● What needs to be done:
Find and copy each line of the records where the string "flower" shows up.

+++ Dataset +++

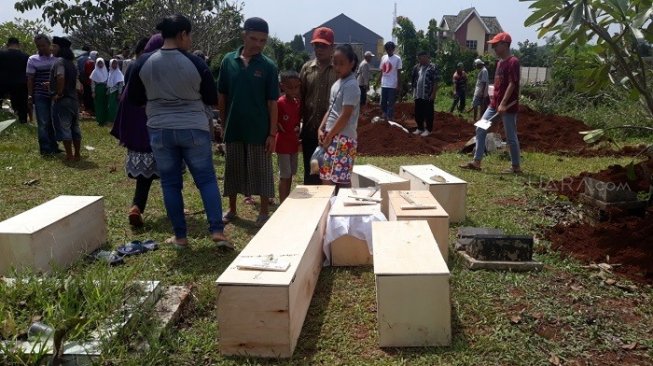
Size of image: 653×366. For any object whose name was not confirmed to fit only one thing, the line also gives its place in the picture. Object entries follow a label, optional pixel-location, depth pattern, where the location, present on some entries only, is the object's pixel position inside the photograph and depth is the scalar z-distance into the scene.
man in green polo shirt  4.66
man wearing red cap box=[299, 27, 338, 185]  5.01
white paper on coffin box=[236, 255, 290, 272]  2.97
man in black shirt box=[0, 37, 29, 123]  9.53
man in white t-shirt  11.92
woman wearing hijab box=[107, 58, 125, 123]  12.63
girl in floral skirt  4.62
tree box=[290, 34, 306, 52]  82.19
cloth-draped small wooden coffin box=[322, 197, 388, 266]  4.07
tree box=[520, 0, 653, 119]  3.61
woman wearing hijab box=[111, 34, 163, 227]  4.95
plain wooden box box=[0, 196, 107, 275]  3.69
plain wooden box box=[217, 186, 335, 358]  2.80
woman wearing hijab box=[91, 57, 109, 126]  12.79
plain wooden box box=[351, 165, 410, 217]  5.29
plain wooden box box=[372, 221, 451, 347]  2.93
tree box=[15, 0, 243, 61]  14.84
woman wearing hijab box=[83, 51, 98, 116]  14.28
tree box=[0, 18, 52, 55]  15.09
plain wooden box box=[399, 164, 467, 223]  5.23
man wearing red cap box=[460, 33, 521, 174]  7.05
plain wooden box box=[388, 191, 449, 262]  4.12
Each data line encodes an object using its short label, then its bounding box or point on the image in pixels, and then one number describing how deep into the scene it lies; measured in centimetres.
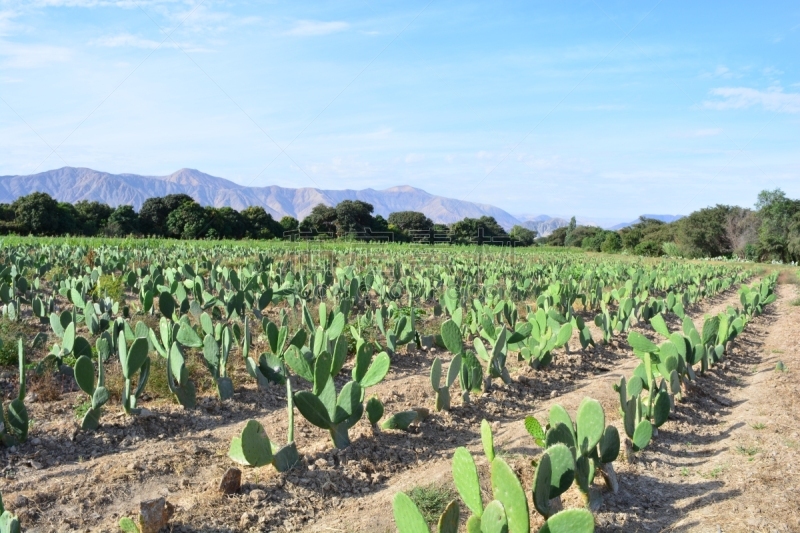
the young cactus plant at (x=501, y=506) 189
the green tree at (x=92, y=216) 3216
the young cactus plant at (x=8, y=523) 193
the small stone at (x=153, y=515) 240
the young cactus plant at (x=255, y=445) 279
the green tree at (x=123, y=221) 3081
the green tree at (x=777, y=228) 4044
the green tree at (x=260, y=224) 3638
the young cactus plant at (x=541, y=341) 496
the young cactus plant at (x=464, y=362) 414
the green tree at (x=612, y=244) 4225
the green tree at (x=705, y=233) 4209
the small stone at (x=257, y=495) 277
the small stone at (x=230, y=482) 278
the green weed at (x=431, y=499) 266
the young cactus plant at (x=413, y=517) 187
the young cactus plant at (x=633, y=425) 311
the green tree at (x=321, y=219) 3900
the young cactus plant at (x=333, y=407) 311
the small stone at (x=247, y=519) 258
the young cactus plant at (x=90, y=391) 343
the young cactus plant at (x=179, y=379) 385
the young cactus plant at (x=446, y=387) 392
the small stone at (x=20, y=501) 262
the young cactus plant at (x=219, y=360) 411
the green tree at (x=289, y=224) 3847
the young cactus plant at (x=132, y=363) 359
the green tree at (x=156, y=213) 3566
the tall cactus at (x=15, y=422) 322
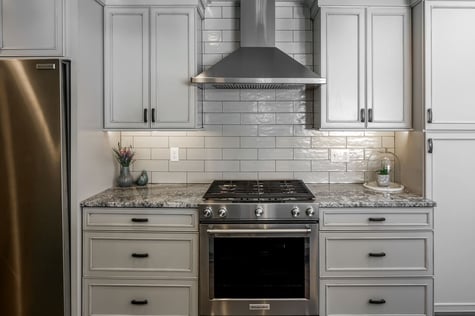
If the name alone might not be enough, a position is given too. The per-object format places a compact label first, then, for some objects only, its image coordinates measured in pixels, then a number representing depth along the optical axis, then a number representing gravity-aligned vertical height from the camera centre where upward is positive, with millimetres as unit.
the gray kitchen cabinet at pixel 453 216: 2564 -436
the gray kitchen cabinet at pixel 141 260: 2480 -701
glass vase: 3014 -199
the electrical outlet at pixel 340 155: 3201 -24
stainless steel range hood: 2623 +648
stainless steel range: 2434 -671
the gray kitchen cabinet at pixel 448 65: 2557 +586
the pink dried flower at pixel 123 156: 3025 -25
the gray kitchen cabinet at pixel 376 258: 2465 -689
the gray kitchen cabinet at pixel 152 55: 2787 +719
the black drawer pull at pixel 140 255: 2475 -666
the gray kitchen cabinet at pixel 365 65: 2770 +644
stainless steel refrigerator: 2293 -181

+++
+++ Dataset +++

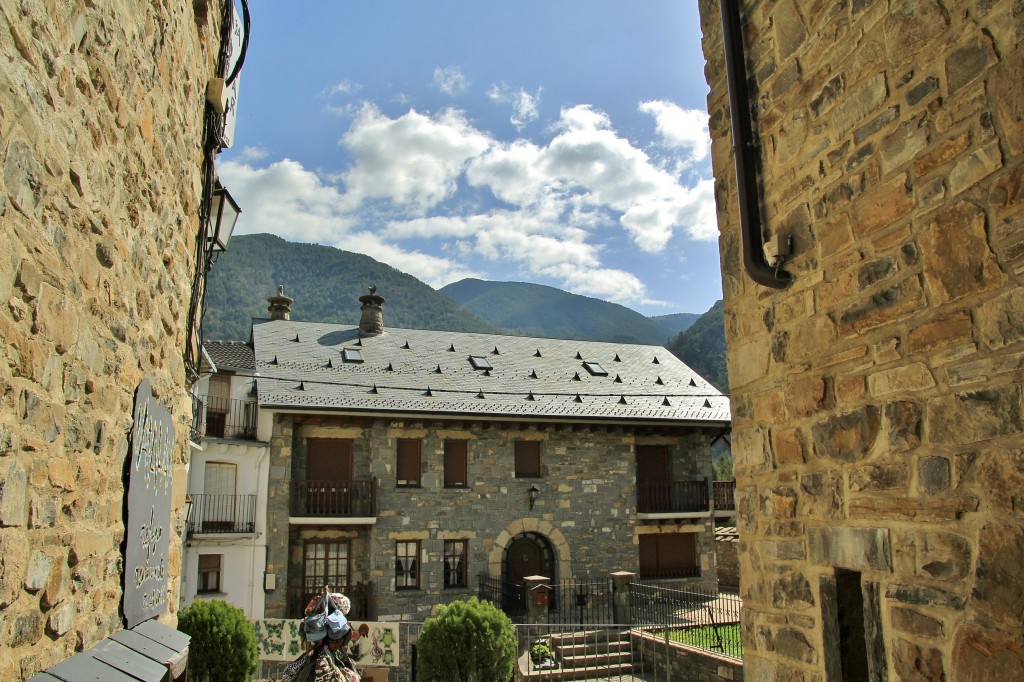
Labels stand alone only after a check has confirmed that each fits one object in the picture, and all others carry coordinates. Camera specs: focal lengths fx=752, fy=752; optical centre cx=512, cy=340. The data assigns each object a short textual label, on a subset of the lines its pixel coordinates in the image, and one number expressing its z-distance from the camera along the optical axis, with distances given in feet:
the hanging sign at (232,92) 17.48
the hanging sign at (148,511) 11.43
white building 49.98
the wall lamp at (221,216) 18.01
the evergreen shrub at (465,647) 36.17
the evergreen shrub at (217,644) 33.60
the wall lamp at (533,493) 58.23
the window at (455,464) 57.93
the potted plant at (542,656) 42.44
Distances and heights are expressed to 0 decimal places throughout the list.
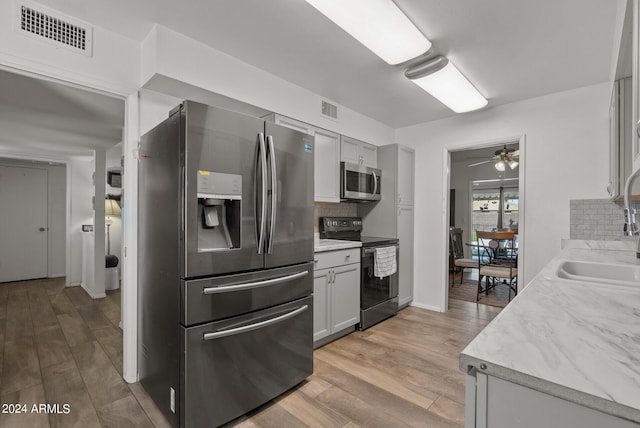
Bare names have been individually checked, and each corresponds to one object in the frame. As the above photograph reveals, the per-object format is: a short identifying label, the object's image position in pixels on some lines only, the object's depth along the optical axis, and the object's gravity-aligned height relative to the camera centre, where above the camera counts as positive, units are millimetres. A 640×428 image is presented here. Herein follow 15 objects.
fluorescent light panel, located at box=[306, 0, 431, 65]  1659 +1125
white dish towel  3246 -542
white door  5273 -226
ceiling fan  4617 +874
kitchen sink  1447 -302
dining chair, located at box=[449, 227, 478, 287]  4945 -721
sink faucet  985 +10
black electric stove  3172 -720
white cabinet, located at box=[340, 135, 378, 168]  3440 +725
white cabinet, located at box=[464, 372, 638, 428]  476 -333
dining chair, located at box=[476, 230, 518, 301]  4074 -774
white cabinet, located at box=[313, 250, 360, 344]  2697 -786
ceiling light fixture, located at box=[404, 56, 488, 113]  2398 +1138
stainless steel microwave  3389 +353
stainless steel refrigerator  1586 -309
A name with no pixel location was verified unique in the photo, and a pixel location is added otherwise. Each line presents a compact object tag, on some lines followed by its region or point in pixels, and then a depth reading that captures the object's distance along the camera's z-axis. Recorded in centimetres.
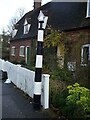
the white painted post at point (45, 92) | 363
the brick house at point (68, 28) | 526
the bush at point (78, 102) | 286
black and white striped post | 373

+++
+++ Dataset +++

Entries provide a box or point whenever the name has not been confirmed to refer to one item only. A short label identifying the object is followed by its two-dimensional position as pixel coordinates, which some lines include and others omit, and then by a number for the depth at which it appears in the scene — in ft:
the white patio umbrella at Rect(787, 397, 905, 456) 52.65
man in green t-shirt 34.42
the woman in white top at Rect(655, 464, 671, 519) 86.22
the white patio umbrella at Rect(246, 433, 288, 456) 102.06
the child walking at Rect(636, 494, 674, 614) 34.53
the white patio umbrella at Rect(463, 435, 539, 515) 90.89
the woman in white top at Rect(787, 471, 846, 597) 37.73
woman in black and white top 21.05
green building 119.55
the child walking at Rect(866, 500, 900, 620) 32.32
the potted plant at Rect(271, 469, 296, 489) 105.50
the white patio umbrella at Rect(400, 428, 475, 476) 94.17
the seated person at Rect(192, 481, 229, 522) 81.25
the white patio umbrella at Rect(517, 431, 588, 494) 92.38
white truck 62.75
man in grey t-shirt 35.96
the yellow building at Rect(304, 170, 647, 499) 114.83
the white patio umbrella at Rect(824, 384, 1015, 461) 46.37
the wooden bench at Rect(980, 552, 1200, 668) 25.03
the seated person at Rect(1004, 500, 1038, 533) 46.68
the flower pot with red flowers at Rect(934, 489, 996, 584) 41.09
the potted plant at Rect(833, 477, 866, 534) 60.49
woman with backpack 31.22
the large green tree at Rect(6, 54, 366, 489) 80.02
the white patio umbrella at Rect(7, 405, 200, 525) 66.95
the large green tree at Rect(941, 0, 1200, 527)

+++

● The answer:
the pink dried flower at pixel 123 156: 3025 -25
the flower pot with red flowers at Rect(934, 489, 996, 584) 41.09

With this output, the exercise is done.